* **Exercise instructions**:
Pull out each line of the entries below that contains the string "curtain", treating uppercase and lowercase letters as different.

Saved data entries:

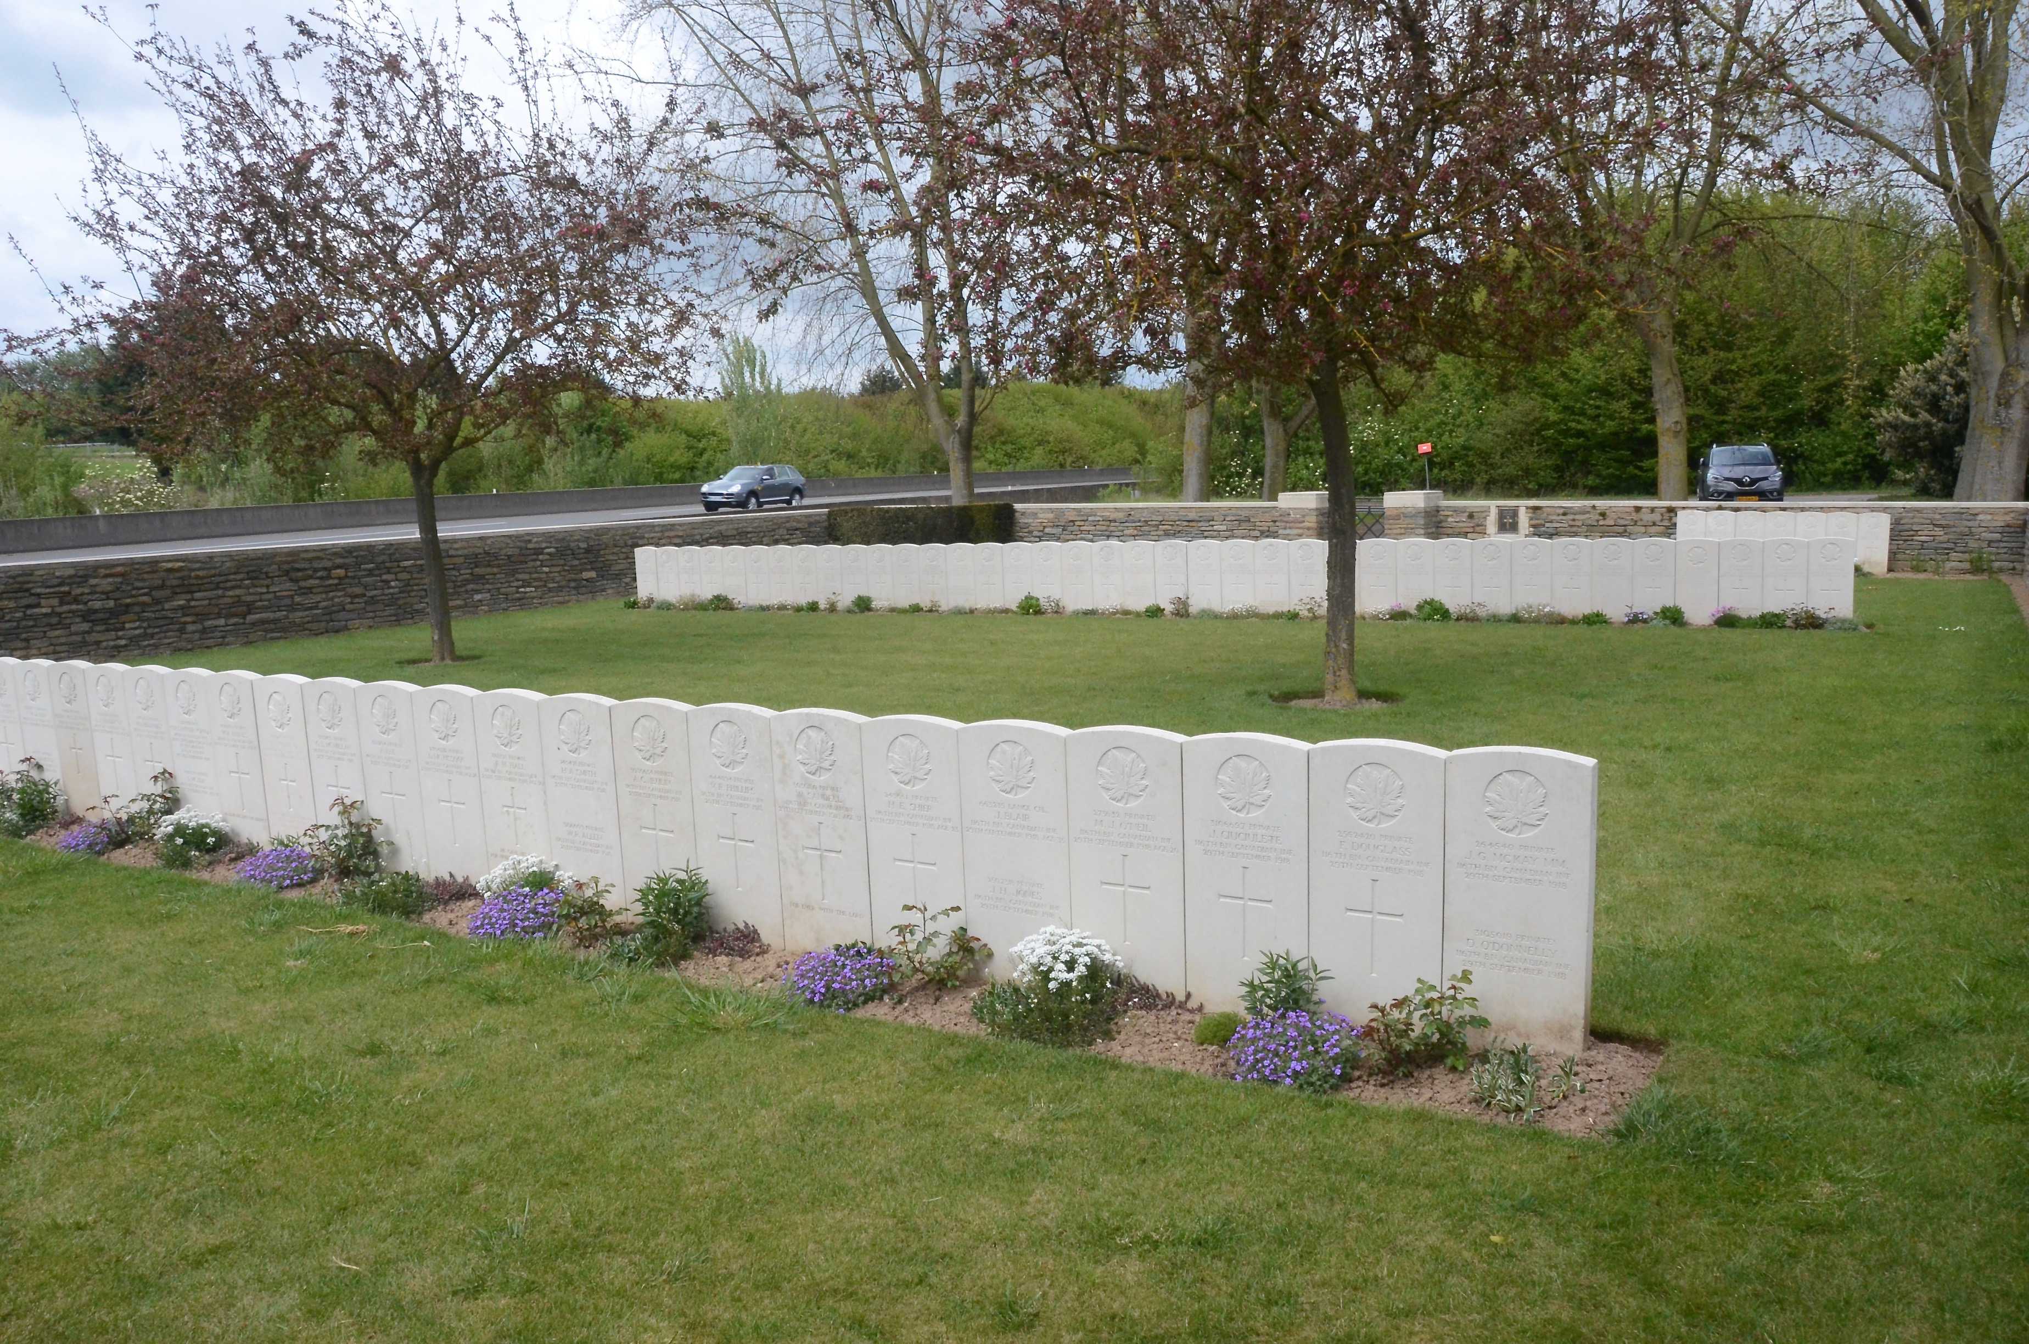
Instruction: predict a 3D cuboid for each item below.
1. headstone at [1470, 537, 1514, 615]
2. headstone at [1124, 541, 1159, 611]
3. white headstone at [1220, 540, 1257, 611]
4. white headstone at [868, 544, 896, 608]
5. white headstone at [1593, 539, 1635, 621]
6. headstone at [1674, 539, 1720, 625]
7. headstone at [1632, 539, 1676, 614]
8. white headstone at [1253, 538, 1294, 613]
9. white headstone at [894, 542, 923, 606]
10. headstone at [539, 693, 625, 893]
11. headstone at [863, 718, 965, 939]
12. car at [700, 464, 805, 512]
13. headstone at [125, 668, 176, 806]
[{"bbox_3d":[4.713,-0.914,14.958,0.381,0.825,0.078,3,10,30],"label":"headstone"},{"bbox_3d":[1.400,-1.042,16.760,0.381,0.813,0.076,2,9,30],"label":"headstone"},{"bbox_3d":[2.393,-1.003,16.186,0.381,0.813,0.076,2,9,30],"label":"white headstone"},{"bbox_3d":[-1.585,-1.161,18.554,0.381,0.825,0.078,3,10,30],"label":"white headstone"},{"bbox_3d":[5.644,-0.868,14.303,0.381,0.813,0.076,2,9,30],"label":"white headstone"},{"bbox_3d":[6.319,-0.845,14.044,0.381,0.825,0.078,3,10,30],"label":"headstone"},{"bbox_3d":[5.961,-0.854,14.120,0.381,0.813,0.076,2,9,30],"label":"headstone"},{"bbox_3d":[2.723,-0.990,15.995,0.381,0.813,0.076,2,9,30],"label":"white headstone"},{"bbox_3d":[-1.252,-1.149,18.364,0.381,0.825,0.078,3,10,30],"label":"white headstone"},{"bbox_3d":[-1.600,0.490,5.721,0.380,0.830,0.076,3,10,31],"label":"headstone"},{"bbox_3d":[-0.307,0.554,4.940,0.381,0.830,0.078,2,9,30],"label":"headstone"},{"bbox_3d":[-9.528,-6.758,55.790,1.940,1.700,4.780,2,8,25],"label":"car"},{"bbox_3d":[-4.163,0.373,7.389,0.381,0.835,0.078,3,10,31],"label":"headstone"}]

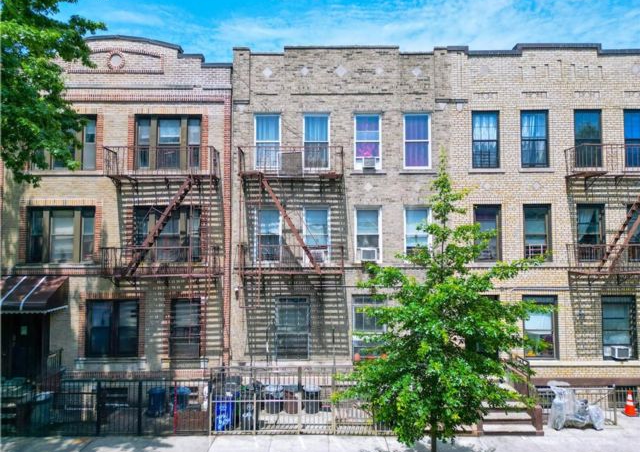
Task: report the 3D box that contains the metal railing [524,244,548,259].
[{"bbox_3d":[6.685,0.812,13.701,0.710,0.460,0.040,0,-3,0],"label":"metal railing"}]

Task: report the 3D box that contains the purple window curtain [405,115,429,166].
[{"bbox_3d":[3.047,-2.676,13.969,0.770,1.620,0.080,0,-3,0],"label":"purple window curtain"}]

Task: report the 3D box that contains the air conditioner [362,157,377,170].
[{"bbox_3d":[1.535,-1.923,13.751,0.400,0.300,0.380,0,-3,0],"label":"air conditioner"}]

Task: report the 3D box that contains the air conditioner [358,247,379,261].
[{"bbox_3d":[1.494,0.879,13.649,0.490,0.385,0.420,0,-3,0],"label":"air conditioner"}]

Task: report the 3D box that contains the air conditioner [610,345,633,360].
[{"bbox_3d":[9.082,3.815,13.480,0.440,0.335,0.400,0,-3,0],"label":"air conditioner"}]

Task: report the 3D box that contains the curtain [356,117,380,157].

* **Exercise result**:
Task: report the 3D box that contains the purple window curtain [405,115,429,166].
[{"bbox_3d":[3.047,-2.676,13.969,0.770,1.620,0.080,0,-3,0],"label":"purple window curtain"}]
Task: report the 3D box that contains the curtain [356,117,380,157].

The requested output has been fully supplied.